Giappone shock: «Chi si oppone alla caccia alle balene è un eco-imperialista»

[28 novembre 2014]

Si potrebbe parlare di mondo alla rovescia quando il suddito di un Impero che aveva conquistato con le baionette mezza Asia accusa gli altri di imperialismo, ma è esattamente quello che è successo quando Joji Morishita, il commissario giapponese dell’International whaling commission (Iwc)  ha detto che l’opposizione al programma di caccia alla balena del Giappone è un specie di «Eco-imperialismo che impone un sistema di valori ad un altro e si basa sull’emozione e non sulla scienza».

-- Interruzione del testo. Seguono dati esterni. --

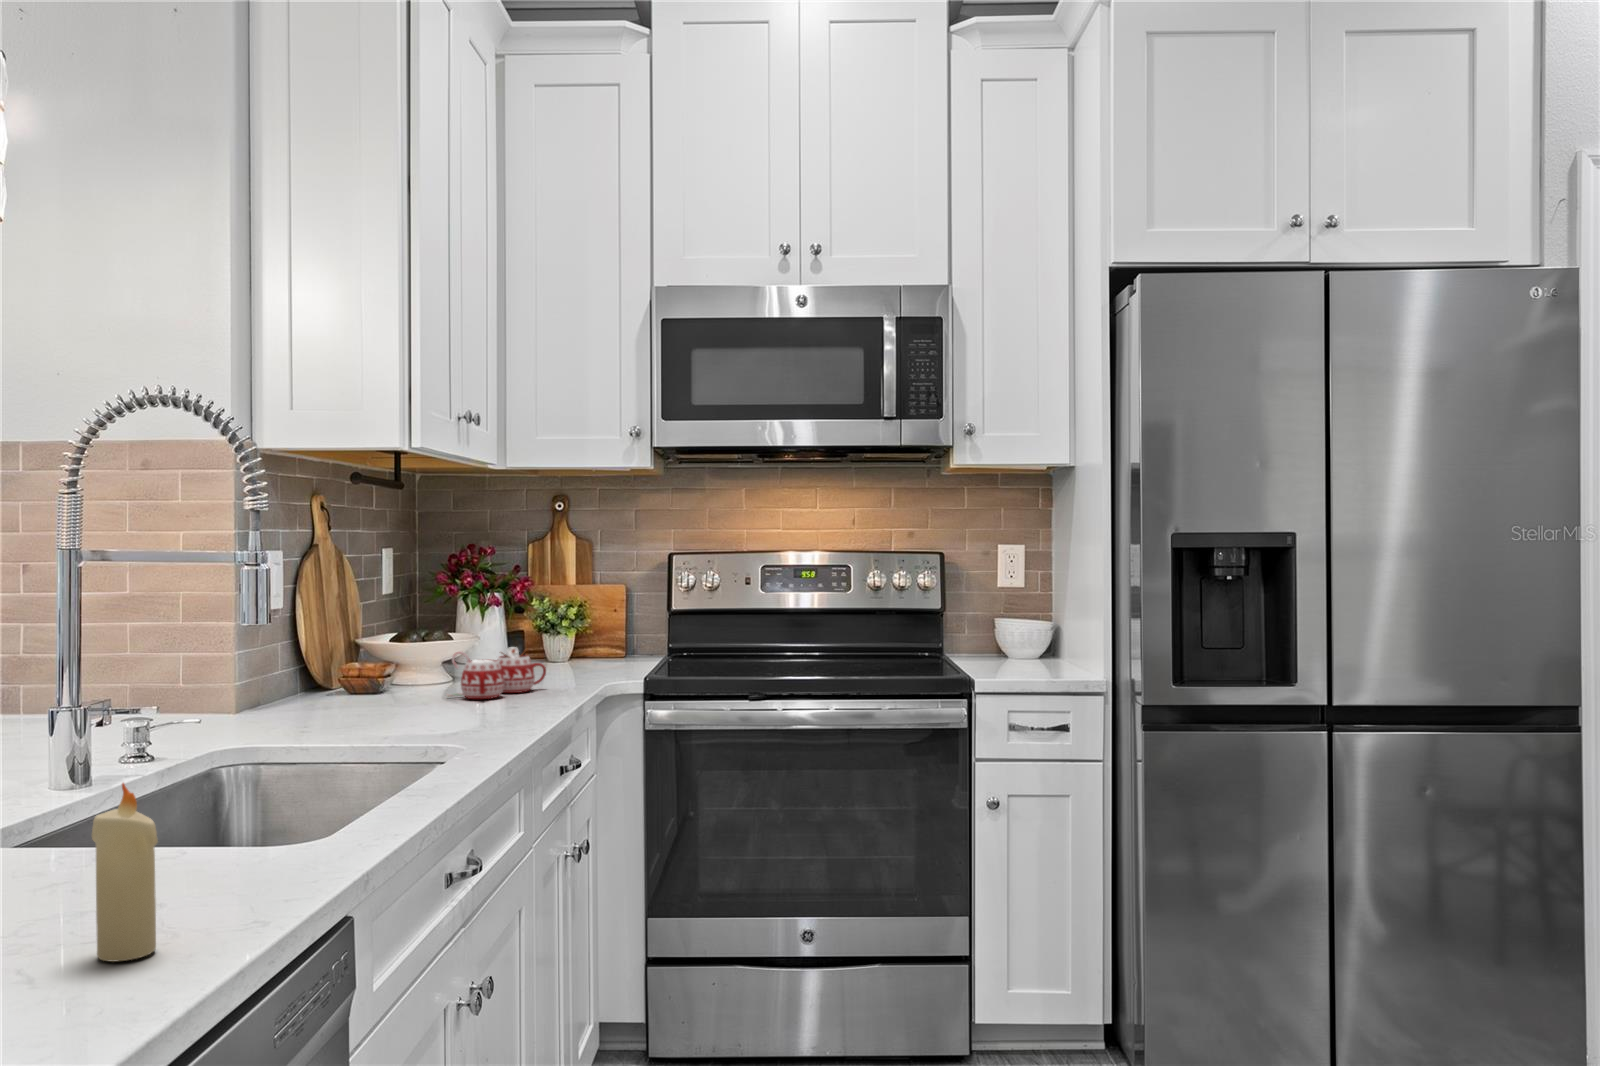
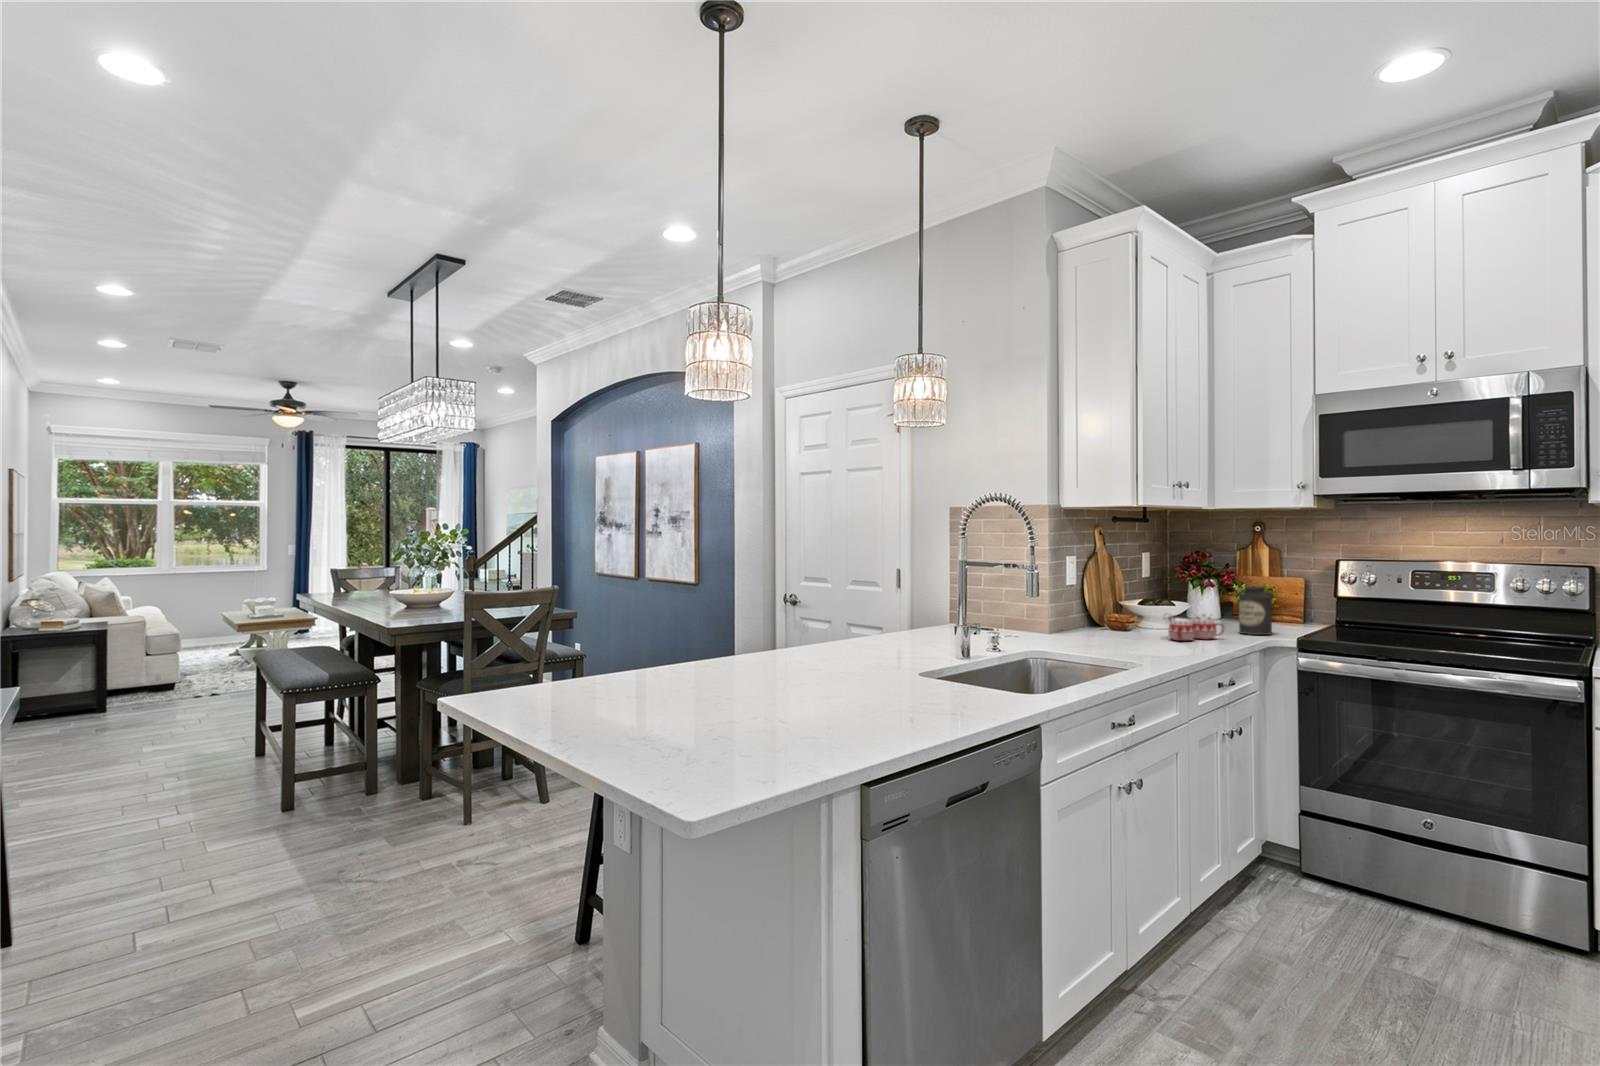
canister: none [557,599,605,678] -> present [1239,587,1272,635]
candle: present [92,783,158,961] -> none [936,652,959,720]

La scorsa settimana Tokyo ha rivelato i sui piani per riprendere la campagna di caccia alle balene nell’Oceno Antartico nella stagione 2015 – 2016, sfidando la decisione della Corte di giustizia internazionale  che ha giudicato illegale questa pratica mascherata da “caccia scientifica”, anche se il Giappone aveva ridotto le sue quote di misticeti uccisi.

Morishita ha detto in una conferenza stampa  che la nuova proposta, che riduce a 330 le balenottere minori (Balaenoptera acutorostrata) che è possibile uccidere dalle baleniere giapponese, rispetto alle 900 precedenti, «E’ l’ultimo tentativo di Tokyo di condurre una caccia alla balena sostenibile secondo principi scientifici. In Giappone la questione della caccia alla balena è vista come più ampia… Avrete potuto sentire la parola “eco-imperialismo. Se uscite e chiedete ai giapponesi medi che ne pensano della questione della caccia alla balena, vi diranno: “Non mangio carne di balena, ma non mi piace l’idea che della gente che mangia manzo o maiale dicano ai giapponesi di smetterla di mangiare le balene”».

A parte che anche i giapponesi mangiano manzo e maiale, ed a parte la spericolata teoria di Morishita, il problema è che la Corte di giustizia internazionale ha detto al Giappone che deve chiudere la caccia alla balena e che Tokyo, dopo aver annullato la caccia nell’Antartide, ha continuato quest’estate con una versione ridotta del duo programma di “caccia scientifica” nel Nord del Pacifico.

Ma il Giappone fa di più, si approfitta delle tutele rispettate dagli altri per dire che ornai la maggior parte delle specie di balene non sono più a rischio estinzione e, dopo aver sminuito il consumo di carne di balena, dice che mangiare balena è una tradizione importante in Giappone.

Morishita è arrivato a paragonare la situazione del ricchissimo Giappone, terza Potenza economica del mondo, a quella di «Altri Paesi in via di sviluppo», aggiungendo che «Mentre  gli elefanti sono effettivamente in pericolo in alcuni Paesi dell’Africa, le nazioni nelle quali gli elefanti sono numerosi sono di fronte ad un dilemma simile quando vogliono farne un utilizzo sostenibile. Ormai gli elefanti sono considerati come un animale carismatico ed il semplice fatto di ucciderli è mal visto in numerose regioni del mondo. Gli animali carismatici non sono considerati solo gli elefanti, ma anche le balene».

Il discorso di Morishita fa acqua da tutte le parti: se gli elefanti in alcune località africane creano conflitti con le comunità umane, non altrettanto si può certo dire per le balene; inoltre alcuni Paesi chiedono di poter abbattere quote di elefanti nel proprio territorio, mentre le baleniere giapponesi vanno a caccia in Antartide o nel Pacifico, che non sembrerebbe proprio territorio giapponese, mentre se ne fregano apertamente delle aree protette per i cetacei istituita da Australia e Nuova Zelanda e delle salvaguardie internazionali per l’Antartide.